10. In your opinion, what is it about Reed that made Anna fall in love with him as a teenager? As you read this story, did you trust him now, as an adult, or find yourself suspicious of his actions and motivations? At what point in the story did you decide that he was good or bad? How many times, if at all, did you change your mind?
11. If you knew that you and your husband carried the genes for a fatal disorder but that there was a medical procedure which would ensure you could give birth to a healthy, disorder-free child, would you have that procedure? What if that procedure were illegal?

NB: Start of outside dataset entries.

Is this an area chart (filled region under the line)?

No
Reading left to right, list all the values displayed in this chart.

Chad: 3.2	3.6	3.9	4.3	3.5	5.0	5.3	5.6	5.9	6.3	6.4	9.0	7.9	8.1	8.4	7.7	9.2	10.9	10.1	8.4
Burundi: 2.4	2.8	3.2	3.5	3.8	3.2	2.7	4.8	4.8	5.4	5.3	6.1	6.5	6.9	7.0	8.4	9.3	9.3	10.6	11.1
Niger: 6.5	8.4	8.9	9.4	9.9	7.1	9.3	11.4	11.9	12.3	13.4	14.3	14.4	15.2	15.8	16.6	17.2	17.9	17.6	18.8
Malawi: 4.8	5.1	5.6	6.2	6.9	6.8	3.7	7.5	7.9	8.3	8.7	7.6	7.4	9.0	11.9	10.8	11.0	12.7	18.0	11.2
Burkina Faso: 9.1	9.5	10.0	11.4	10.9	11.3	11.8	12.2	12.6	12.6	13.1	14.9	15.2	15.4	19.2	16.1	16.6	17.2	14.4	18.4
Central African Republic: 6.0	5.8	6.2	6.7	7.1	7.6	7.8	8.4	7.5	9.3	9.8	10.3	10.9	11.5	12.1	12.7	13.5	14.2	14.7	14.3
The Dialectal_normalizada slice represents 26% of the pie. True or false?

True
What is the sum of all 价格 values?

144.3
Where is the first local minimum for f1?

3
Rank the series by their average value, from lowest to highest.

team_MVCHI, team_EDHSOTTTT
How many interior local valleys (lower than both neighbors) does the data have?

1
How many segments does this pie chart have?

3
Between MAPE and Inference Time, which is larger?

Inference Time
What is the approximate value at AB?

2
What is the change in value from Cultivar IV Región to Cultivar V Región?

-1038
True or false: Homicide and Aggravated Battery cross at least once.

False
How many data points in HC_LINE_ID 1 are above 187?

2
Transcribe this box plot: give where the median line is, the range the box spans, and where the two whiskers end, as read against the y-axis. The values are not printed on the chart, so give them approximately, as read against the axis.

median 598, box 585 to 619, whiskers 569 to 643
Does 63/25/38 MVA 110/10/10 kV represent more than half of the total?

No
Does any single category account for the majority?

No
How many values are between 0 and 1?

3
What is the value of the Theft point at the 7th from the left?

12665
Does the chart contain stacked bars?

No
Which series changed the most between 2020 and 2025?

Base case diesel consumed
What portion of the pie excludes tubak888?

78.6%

12. The letters and journal entries supposedly penned by Stephanie de Beauharnaise were fictional, though Stephanie herself was a true historical character who actually existed in the time period indicated. What other books have you read that placed real people in fictional situations? When this literary device is used, does the author’s poetic license make you uncomfortable, or do you find it to be rather fun? How would you feel if someday an author placed you or someone you know into a fictional story?
13. Before reading this book, had you ever heard of Kaspar Hauser? (Perhaps you were familiar with the song Wooden Horse, which was written about him by Suzanne Vega?) Have you been inspired to do any further reading on the subject?
14. Were you surprised by Grete’s “secret sin”? If you were Anna, how would you have responded to finding the camera and photographs? If you were Grete, what would you do next: confess to the Amish elders or trust Anna's discretion and continue keeping your secret? What do you think of the Amish prohibition against photographs?